■ **Source passage**:

Elliot
Elliot

Reputation: 13835

Time.now & Created_at are different? Ruby on Rails

My site is deployed on heroku. Time.now will return today, but the created_at field of a record (created right now) will say its tomorrow. I assume this has to do with server time?

Is there a way to make sure they're the same? Best, Elliot


Update so I did this "heroku rake time:zones:us"

it gave me:

    * UTC -10:00 *
Hawaii

* UTC -09:00 *
Alaska

* UTC -08:00 *
Pacific Time (US & Canada)

* UTC -07:00 *
Arizona
Mountain Time (US & Canada)

* UTC -06:00 *
Central Time (US & Canada)

* UTC -05:00 *
Eastern Time (US & Canada)
Indiana (East)

however, when I set config.time_zone = 'UTC -05:00' in my environment, the app fails to start. any ideas?

Upvotes: 11

Views: 11658

Answers (4)

Roger Perez
Roger Perez

Reputation: 3129

I added the following to lines of code. I wanted the created_at to be on the ActiveRecord data creation.

config/Application.rb

module RailsApp
  class Application < Rails::Application

    config.time_zone = 'Pacific Time (US & Canada)'
    config.active_record.default_timezone = 'Pacific Time (US & Canada)'


  end
end

Upvotes: 0

Fulvio
Fulvio

Reputation: 965

Just need to uncomment and change to the time zone you wanna.

If you want to check all the time zone, run rake time:zones:all and will output a list.

config/Application.rb

module Clerk
  class Application < Rails::Application
    # Settings in config/environments/* take precedence over those specified here.
    # Application configuration should go into files in config/initializers
    # -- all .rb files in that directory are automatically loaded.

    # Set Time.zone default to the specified zone and make Active Record auto-convert to this zone.
    # Run "rake -D time" for a list of tasks for finding time zone names. Default is UTC.
    config.time_zone = 'La Paz'

    # The default locale is :en and all translations from config/locales/*.rb,yml are auto loaded.

■ **Material supplied**:
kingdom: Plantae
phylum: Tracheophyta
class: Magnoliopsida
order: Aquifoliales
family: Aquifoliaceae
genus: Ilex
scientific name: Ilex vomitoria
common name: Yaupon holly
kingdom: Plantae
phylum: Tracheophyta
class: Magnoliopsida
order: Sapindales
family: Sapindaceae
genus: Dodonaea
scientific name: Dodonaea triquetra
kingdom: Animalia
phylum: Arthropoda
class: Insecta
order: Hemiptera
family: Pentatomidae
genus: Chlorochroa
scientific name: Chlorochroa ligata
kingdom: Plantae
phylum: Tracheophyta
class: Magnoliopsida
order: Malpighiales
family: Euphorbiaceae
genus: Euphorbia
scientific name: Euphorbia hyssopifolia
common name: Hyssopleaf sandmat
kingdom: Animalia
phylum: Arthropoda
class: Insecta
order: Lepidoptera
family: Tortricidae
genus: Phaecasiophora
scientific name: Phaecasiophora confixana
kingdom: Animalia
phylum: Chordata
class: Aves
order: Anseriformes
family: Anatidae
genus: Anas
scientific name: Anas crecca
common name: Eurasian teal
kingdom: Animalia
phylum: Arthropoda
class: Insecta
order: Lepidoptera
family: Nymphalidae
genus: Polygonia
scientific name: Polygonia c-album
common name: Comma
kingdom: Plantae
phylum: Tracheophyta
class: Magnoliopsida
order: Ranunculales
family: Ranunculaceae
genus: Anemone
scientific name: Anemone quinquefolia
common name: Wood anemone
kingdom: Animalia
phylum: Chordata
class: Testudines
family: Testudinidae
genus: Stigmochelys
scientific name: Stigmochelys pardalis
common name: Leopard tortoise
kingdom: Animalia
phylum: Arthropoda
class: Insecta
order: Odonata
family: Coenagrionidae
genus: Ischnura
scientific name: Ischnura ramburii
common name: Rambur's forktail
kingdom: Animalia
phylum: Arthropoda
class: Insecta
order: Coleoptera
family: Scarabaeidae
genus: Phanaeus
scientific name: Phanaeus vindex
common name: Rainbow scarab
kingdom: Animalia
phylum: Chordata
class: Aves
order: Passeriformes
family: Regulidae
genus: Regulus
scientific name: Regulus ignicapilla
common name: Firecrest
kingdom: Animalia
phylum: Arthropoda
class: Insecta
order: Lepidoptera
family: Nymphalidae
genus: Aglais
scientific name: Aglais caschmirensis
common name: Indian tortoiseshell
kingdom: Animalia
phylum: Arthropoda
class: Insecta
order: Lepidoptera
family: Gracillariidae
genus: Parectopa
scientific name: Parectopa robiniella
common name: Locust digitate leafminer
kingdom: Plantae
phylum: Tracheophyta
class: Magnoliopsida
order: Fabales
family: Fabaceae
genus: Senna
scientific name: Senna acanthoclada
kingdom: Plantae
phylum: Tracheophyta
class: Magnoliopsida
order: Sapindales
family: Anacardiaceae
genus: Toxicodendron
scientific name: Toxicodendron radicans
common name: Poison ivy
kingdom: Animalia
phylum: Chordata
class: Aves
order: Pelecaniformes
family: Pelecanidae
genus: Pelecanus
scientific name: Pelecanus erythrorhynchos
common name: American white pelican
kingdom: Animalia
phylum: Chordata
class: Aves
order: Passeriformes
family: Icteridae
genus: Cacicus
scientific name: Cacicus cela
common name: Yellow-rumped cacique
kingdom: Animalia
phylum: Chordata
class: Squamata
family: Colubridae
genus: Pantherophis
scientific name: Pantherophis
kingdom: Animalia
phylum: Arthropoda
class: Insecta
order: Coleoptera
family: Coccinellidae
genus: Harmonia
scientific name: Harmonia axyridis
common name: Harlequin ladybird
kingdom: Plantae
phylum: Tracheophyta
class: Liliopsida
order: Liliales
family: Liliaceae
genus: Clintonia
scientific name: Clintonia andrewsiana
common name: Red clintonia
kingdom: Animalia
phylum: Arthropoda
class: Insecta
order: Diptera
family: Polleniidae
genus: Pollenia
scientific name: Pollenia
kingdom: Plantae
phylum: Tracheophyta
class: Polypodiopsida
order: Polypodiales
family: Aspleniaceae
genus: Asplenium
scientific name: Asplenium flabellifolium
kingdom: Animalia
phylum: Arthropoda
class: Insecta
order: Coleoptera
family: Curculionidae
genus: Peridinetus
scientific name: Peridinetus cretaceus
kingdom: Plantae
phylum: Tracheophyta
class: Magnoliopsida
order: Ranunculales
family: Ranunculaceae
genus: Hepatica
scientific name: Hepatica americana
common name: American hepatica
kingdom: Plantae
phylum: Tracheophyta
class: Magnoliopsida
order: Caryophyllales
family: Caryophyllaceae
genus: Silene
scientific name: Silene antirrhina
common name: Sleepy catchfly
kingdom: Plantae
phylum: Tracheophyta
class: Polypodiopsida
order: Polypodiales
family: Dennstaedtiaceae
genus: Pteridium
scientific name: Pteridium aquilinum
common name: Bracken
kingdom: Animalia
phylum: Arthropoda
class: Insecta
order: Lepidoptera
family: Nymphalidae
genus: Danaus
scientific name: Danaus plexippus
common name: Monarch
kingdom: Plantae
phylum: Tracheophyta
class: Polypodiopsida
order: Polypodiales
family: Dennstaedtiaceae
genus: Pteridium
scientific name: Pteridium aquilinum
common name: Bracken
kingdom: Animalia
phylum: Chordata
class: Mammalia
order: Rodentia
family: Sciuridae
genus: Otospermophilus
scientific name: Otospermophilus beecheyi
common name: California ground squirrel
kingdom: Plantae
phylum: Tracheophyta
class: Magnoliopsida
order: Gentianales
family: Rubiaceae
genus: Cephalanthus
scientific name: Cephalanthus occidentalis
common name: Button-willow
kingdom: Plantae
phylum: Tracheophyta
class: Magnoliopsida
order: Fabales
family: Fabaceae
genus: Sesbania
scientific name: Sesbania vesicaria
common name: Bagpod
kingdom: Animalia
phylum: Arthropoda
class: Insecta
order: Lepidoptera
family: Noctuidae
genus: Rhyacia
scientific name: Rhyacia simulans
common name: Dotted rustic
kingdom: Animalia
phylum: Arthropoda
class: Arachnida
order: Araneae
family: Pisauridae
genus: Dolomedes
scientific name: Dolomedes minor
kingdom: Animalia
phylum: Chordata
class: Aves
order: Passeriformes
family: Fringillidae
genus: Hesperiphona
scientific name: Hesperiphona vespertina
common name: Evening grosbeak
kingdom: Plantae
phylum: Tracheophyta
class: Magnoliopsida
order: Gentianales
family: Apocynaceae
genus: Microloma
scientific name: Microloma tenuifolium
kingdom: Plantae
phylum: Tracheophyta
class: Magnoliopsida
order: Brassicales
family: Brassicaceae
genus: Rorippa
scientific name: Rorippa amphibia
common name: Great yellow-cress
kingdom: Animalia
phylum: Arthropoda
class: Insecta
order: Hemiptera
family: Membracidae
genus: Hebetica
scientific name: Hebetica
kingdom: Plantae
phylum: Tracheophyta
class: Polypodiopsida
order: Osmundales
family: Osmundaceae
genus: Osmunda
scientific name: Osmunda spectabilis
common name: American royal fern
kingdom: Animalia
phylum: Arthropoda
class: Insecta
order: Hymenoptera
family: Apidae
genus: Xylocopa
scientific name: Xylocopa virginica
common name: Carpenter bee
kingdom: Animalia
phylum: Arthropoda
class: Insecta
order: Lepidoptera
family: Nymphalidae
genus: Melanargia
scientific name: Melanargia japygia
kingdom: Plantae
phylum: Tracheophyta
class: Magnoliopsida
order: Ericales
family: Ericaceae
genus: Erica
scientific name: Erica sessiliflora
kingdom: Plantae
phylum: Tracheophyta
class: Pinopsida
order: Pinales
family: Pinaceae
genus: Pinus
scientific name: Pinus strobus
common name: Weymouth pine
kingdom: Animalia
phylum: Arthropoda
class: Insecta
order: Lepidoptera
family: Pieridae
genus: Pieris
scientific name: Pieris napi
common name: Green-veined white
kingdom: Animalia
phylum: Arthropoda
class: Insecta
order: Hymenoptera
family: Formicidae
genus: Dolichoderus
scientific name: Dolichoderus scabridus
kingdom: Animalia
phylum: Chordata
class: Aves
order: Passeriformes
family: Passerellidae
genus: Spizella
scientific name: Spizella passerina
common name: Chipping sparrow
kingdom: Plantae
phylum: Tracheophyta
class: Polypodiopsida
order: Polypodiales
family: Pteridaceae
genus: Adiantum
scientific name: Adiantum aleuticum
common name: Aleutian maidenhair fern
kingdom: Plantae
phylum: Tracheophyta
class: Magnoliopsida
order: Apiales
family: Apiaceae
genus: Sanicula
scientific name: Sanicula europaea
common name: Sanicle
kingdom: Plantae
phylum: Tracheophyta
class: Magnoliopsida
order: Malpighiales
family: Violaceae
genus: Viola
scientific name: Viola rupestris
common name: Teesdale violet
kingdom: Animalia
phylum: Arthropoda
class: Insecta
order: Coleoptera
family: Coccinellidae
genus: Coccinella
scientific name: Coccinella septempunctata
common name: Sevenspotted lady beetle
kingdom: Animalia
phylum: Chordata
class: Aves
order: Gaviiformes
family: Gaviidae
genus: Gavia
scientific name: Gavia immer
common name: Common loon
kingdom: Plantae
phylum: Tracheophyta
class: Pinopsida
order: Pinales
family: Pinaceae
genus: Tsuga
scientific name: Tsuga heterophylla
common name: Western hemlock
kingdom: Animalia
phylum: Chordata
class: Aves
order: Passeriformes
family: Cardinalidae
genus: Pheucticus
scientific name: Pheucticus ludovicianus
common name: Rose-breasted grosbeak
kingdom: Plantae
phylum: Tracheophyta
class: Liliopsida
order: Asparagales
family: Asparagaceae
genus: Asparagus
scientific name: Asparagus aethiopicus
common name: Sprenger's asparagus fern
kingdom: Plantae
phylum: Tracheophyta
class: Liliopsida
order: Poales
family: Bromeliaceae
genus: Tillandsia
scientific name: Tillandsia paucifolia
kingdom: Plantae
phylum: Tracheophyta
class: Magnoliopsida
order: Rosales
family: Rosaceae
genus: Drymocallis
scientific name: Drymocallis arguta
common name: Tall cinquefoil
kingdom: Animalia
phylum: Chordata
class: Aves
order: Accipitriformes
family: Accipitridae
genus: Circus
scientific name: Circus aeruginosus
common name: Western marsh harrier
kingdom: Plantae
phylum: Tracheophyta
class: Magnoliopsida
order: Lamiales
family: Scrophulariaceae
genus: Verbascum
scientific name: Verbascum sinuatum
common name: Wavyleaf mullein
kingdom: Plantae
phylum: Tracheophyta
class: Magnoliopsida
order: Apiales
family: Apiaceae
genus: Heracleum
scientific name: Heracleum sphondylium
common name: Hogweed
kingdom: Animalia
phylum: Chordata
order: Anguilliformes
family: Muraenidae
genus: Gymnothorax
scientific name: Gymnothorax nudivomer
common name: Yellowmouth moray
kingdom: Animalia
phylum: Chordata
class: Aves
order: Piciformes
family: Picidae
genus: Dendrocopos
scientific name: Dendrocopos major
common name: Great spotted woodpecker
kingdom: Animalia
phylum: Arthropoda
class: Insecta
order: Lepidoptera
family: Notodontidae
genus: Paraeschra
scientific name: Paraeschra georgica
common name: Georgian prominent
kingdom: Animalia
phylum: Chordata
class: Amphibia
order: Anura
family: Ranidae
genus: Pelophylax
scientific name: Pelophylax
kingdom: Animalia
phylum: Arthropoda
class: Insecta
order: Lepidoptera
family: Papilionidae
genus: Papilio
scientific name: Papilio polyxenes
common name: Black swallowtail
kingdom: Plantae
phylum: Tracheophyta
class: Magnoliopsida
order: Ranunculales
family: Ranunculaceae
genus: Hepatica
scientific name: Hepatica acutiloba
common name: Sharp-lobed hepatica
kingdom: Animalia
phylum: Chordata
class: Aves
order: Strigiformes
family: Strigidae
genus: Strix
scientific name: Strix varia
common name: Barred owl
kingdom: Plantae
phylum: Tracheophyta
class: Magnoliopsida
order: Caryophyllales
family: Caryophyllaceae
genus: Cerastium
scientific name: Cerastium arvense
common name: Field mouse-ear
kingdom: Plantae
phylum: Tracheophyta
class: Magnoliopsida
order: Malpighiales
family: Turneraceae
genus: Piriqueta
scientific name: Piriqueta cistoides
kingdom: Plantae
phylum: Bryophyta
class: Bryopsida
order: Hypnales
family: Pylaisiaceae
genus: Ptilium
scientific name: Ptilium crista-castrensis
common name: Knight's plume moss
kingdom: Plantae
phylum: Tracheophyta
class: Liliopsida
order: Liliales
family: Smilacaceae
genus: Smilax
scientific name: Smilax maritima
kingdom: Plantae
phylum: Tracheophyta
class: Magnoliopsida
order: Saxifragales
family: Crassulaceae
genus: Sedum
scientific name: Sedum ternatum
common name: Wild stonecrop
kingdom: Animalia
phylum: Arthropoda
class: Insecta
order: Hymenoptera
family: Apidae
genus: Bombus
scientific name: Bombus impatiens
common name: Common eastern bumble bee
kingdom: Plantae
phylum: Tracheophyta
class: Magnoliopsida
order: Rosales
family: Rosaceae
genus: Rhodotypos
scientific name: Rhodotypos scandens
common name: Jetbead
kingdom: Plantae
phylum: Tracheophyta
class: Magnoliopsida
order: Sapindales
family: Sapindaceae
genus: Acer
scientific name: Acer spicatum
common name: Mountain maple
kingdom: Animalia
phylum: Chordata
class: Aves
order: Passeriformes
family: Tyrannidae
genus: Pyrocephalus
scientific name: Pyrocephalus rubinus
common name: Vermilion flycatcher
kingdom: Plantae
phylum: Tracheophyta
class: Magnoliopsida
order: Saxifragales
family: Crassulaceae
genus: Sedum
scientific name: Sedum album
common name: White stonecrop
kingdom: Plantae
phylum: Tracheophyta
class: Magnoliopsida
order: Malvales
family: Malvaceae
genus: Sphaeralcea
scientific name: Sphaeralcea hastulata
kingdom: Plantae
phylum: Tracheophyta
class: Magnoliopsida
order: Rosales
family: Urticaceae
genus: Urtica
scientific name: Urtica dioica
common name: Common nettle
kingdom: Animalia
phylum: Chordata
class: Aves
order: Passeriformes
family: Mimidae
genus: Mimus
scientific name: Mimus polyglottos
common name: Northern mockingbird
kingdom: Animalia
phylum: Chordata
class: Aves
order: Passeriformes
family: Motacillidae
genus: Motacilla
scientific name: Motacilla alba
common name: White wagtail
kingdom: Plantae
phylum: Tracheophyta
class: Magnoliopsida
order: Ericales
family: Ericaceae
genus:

■ **Problem details**:
Write out the section of the Rails time zone discussion that starts with the words containing "Answers (4)" and ends with "ActiveRecord data creation.". The data is separate material and has no connection to the Rails time zone discussion.

■ **Exercise solution**:
Answers (4)

Roger Perez
Roger Perez

Reputation: 3129

I added the following to lines of code. I wanted the created_at to be on the ActiveRecord data creation.